Task details: Output exactly the lines spanning from the line containing "piece of advice" to the last line of the entries, inclusive.

━━━

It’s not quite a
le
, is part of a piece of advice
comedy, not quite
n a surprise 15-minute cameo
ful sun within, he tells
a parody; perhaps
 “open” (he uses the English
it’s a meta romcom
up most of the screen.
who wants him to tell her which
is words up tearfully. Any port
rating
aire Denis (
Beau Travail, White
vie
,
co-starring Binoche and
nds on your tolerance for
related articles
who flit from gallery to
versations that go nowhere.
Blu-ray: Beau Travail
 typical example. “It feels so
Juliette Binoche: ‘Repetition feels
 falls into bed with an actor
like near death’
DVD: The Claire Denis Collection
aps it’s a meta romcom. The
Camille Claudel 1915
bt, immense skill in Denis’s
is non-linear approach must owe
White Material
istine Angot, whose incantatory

━━━

Solution to this problem:
, is part of a piece of advice
comedy, not quite
n a surprise 15-minute cameo
ful sun within, he tells
a parody; perhaps
 “open” (he uses the English
it’s a meta romcom
up most of the screen.
who wants him to tell her which
is words up tearfully. Any port
rating
aire Denis (
Beau Travail, White
vie
,
co-starring Binoche and
nds on your tolerance for
related articles
who flit from gallery to
versations that go nowhere.
Blu-ray: Beau Travail
 typical example. “It feels so
Juliette Binoche: ‘Repetition feels
 falls into bed with an actor
like near death’
DVD: The Claire Denis Collection
aps it’s a meta romcom. The
Camille Claudel 1915
bt, immense skill in Denis’s
is non-linear approach must owe
White Material
istine Angot, whose incantatory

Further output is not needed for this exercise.